#### CONSIGNE 1:
Recopiez le passage du texte sur Bruges en commençant par « Je n’ai rien » et en allant jusqu’à « fut autrefois bouillonnant. ».
#### CONSIGNE 2:
Dites si chacune des affirmations ci-dessous s’accorde avec le texte sur Bruges, en répondant par oui ou par non et en citant les mots du texte qui permettent de trancher.
(a) Le séjour à Bruges a suscité une émotion marquée.
(b) La nuit donnait aux rues une ambiance mystérieuse.
(c) Les quelques jours passés à Bruges sont présentés comme désagréables.

#### EXTRAIT DU DOCUMENT:
┏━━

Il y a des villes
comme ça sur lesquelles je ne sais pas quoi dire. Lorsque je voyage, il se
forme presque systématiquement dans ma tête une histoire. Ou bien, un petit
élément du lieu prend une dimension énorme, un détail vient m’en rappeler un
autre et alors, une quantité de mini connexions se font avec une autre chose
vue ailleurs, une personne, une question, et c’est toute une toile qui se
dessine sur les murs, sur les pavés. Et comme ça, la ville me parle.
Mais à Bruges, la
ville est restée silencieuse. Les quelques jours passés là-bas étaient pourtant
agréables, mais j’avais, je crois, une appréciation très intellectuelle du
lieu : je voyais que cette vieille cité médiévale était jolie ou historiquement riche, mais je
ne me souviens pas d’avoir ressenti une émotion. Sans doute le résultat d’une
ville si résolument ancrée dans le passé qu’elle est presque devenue un
Disneyland miniature pour touristes en quête de pittoresque.
Je n’ai rien
trouvé sur la grande place du marché, ni devant le beffroi ; les rues
pavées qui façonnent tout le centre ville historique, les ponts qui enjambent
les canaux, tout me semblait figé. La nuit apportait une couleur différente,
revêtait les rues d’une ambiance mystérieuse qui transformait la ville en un
théâtre. Un théâtre, donc, une représentation, un masque de cire posé sur un
sol qui fut autrefois bouillonnant.
On a mis Bruges
dans du formol. On l’a vitrifié, et en la visitant, ce sont des esprits du
passé qu’on regarde à travers le bocal.

┗━━

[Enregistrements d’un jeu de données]
┏━━

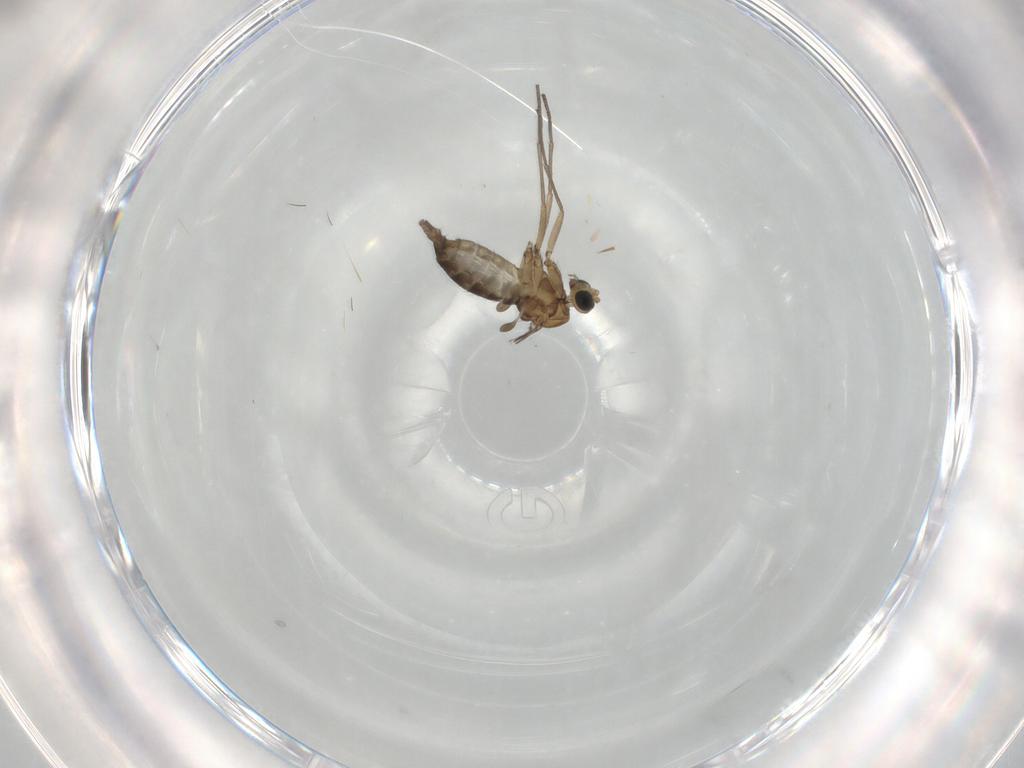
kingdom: Animalia
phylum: Arthropoda
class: Insecta
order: Diptera
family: Sciaridae
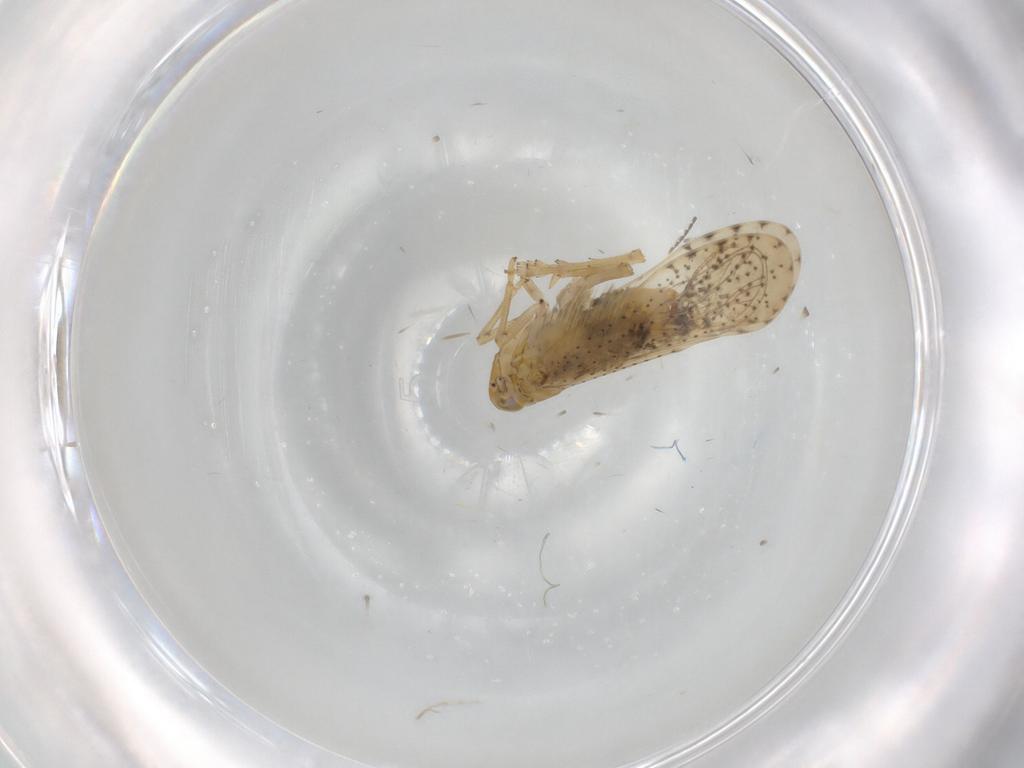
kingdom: Animalia
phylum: Arthropoda
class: Insecta
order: Hemiptera
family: Delphacidae
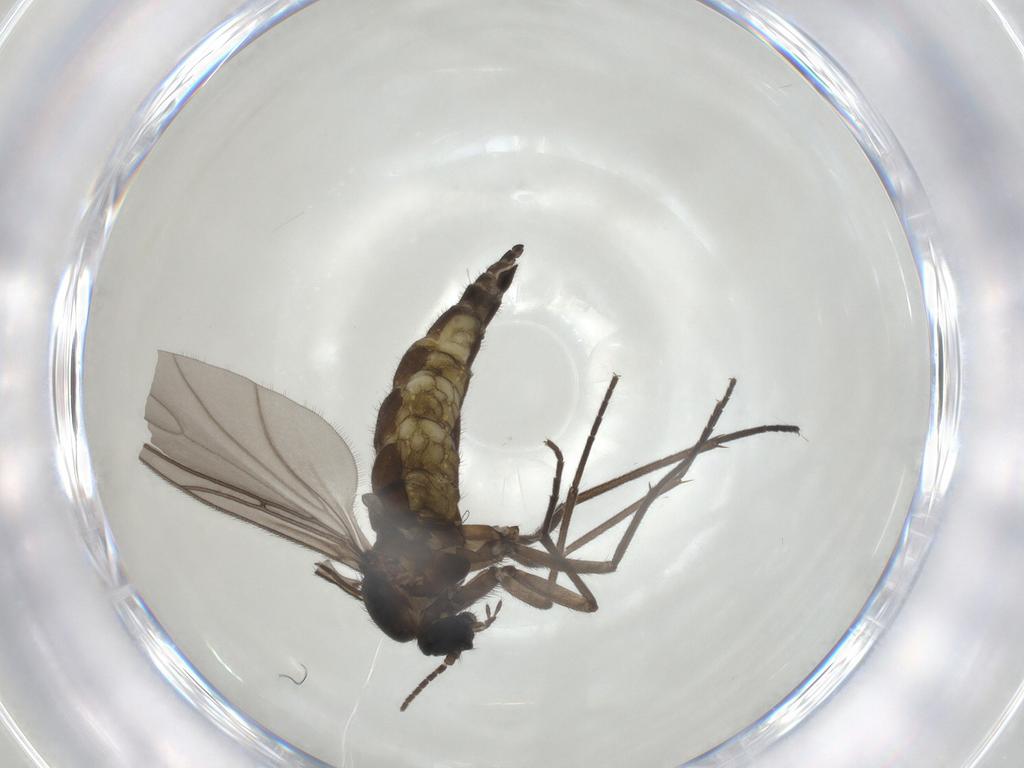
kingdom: Animalia
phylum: Arthropoda
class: Insecta
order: Diptera
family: Sciaridae
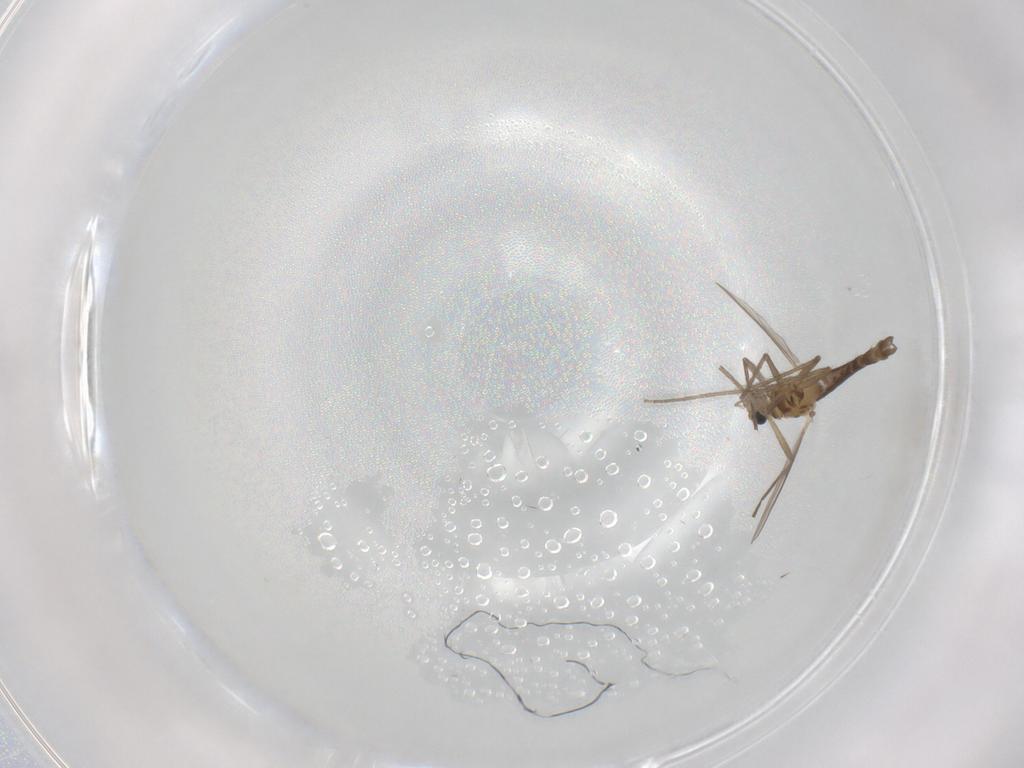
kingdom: Animalia
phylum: Arthropoda
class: Insecta
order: Diptera
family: Chironomidae
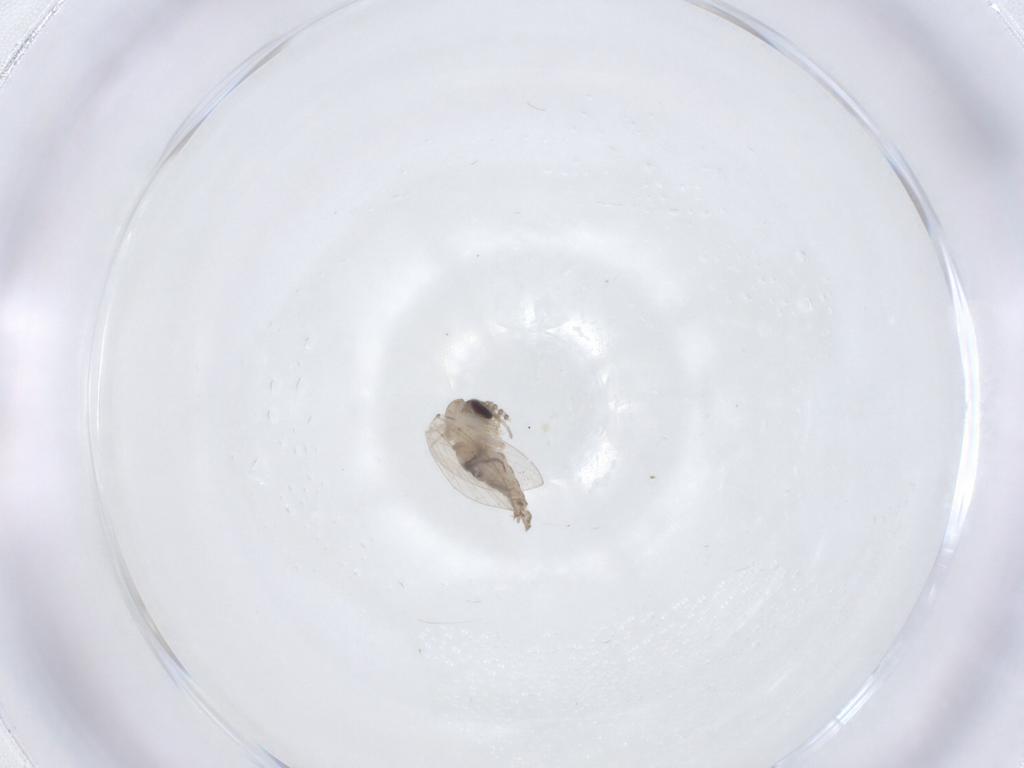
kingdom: Animalia
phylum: Arthropoda
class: Insecta
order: Diptera
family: Psychodidae
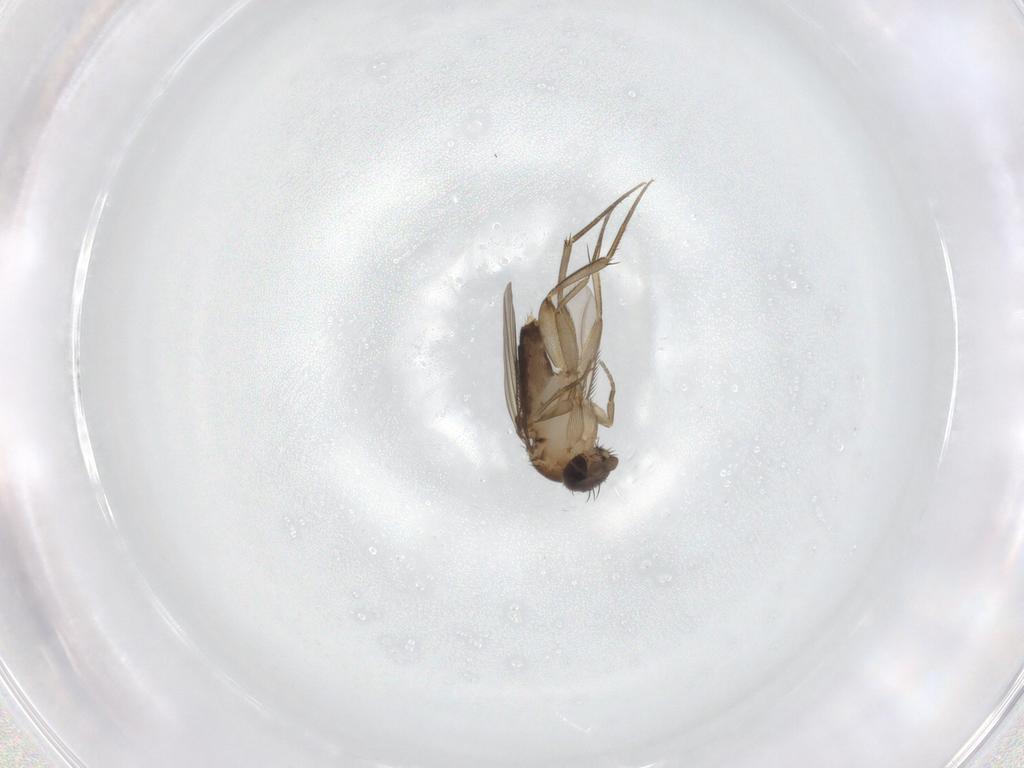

┗━━

#### RÉPONSE 1:
Je n’ai rien
trouvé sur la grande place du marché, ni devant le beffroi ; les rues
pavées qui façonnent tout le centre ville historique, les ponts qui enjambent
les canaux, tout me semblait figé. La nuit apportait une couleur différente,
revêtait les rues d’une ambiance mystérieuse qui transformait la ville en un
théâtre. Un théâtre, donc, une représentation, un masque de cire posé sur un
sol qui fut autrefois bouillonnant.

#### RÉPONSE 2:
(a) Non : « je ne me souviens pas d’avoir ressenti une émotion ».
(b) Oui : « revêtait les rues d’une ambiance mystérieuse ».
(c) Non : « Les quelques jours passés là-bas étaient pourtant agréables ».